(1) The medicaid agency pays apple health managed care organizations (MCOs) monthly capitated premiums that:
(a) Have been developed using generally accepted actuarial principles and practices;
(b) Are appropriate for the populations to be covered and the services to be furnished under the MCO contract;
(c) Have been certified by actuaries who meet the qualification standards established by the American Academy of Actuaries and follow the practice standards established by the Actuarial Standards Board;
(d) Are based on analysis of historical cost, rate information, or both; and
(e) Are paid based on legislative allocations.
(2) The MCO is solely responsible for payment of MCO-contracted health care services.

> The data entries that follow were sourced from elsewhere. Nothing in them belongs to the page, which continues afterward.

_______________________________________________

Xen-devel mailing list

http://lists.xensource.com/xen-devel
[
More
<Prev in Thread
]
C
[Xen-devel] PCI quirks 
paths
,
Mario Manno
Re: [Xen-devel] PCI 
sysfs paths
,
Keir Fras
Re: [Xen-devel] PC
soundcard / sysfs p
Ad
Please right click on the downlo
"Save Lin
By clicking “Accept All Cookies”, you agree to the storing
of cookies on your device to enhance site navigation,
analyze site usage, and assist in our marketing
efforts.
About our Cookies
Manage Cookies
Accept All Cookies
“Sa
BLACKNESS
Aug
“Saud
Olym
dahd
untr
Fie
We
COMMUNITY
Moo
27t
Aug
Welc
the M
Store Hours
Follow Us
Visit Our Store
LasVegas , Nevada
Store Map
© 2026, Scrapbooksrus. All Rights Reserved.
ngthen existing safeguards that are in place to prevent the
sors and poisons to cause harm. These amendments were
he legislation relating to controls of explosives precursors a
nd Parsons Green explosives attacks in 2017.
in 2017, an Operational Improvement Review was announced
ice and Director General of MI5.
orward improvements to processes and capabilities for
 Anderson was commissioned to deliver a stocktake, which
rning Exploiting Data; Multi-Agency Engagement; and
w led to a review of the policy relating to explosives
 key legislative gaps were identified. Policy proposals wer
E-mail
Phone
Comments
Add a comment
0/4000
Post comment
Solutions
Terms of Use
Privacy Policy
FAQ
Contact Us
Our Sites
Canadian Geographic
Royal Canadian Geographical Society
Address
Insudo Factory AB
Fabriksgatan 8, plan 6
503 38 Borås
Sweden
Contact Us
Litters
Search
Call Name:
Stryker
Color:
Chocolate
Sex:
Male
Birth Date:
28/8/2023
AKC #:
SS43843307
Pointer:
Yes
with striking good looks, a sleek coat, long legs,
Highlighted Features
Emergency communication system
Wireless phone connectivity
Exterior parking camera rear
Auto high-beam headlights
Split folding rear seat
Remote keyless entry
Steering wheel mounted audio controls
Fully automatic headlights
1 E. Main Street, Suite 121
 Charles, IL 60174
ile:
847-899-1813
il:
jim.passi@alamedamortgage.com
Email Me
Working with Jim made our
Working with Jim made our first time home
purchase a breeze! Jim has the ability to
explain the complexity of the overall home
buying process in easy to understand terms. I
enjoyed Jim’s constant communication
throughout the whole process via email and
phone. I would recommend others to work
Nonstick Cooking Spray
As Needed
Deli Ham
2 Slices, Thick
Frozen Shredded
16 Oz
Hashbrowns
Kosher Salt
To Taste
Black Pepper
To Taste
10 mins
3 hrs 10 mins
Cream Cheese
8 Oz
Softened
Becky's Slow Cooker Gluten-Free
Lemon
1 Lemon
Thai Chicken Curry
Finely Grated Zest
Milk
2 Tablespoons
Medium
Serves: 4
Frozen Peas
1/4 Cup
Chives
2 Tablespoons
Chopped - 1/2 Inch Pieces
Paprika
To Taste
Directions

The agency will not pay for a service that is the MCO's responsibility, even if the MCO has not paid the provider for the service.
(3) The agency pays MCOs a service-based enhancement rate for wraparound with intensive services (WISe) administered by a certified WISe provider who holds a current behavioral health agency license issued by the department of health under chapter
246-341 WAC.
(4) For crisis services, the MCO must determine whether the person receiving the services is eligible for Washington apple health or if the person has other insurance coverage.
(5) The agency may:
(a) Impose intermediate sanctions under 42 C.F.R. Sec. 438.700 and corrective action for substandard rates of clinical performance measures and for deficiencies found in audits and on-site visits;
(b) Require corrective action for findings for noncompliance with any contractual, state, or federal requirements;
(c) Impose sanctions for noncompliance with any contractual, state, or federal requirements not corrected; and
(d) Apply a monthly penalty assessment associated with poor performance on selected behavioral health performance measures.
(6) The agency pays an enhancement rate for each MCO enrollee assigned to a federally qualified health center (FQHC) or rural health clinic (RHC) according to chapters
182-548 and
182-549 WAC.
(7) The agency pays MCOs a delivery case rate, separate from the capitation payment, when an enrollee delivers a child(ren) and the MCO pays for any part of labor and delivery.
[Statutory Authority: RCW
41.05.021,
41.05.160, 2019 c 325, 2014 c 225, and 2018 c 201. WSR 19-24-063, § 182-538-070, filed 11/27/19, effective 1/1/20. Statutory Authority: RCW
41.05.021 and
41.05.160. WSR 18-08-035, § 182-538-070, filed 3/27/18, effective 4/27/18; WSR 15-24-098, § 182-538-070, filed 12/1/15, effective 1/1/16. Statutory Authority: RCW
41.05.021, 42 C.F.R. 438. WSR 13-02-010, § 182-538-070, filed 12/19/12, effective 2/1/13. WSR 11-14-075, recodified as § 182-538-070, filed 6/30/11, effective 7/1/11. Statutory Authority: RCW
74.08.090 and
74.09.522. WSR 08-15-110, § 388-538-070, filed 7/18/08, effective 8/18/08; WSR 06-03-081, § 388-538-070, filed 1/12/06, effective 2/12/06. Statutory Authority: RCW
74.08.090,
74.09.522, 2003 E1 c 25 § 201(4), 2004 c 276 § 201(4), 42 U.S.C. 1396N (section 1915 (b) and (c) of the Social Security Act of 1924). WSR 05-01-066, § 388-538-070, filed 12/8/04, effective 1/8/05. Statutory Authority: RCW
74.08.090,
74.09.522. WSR 03-18-109, § 388-538-070, filed 9/2/03, effective 10/3/03. Statutory Authority: RCW
74.09.080,
74.08.510, [74.08.]522,
74.09.450, 1115 Waiver, 42 U.S.C. 1396. WSR 02-01-075, § 388-538-070, filed 12/14/01, effective 1/14/02. Statutory Authority: RCW
74.08.090,
74.09.510 and [74.09.]522 and 1115 Federal Waiver, 42 U.S.C. 1396 (a), (e), (p), 42 U.S.C. 1396r-6(b), 42 U.S.C. 1396u-2. WSR 00-04-080, § 388-538-070, filed 2/1/00, effective 3/3/00. Statutory Authority: RCW
74.08.090. WSR 96-24-073, § 388-538-070, filed 12/2/96, effective 1/2/97. Statutory Authority: RCW
74.08.090 and 1995 2nd sp.s. c 18. WSR 95-18-046 (Order 3886), § 388-538-070, filed 8/29/95 effective 9/1/95. Statutory Authority: RCW
74.08.090. WSR 93-17-039 (Order 3621), § 388-538-070, filed 8/11/93, effective 9/11/93.]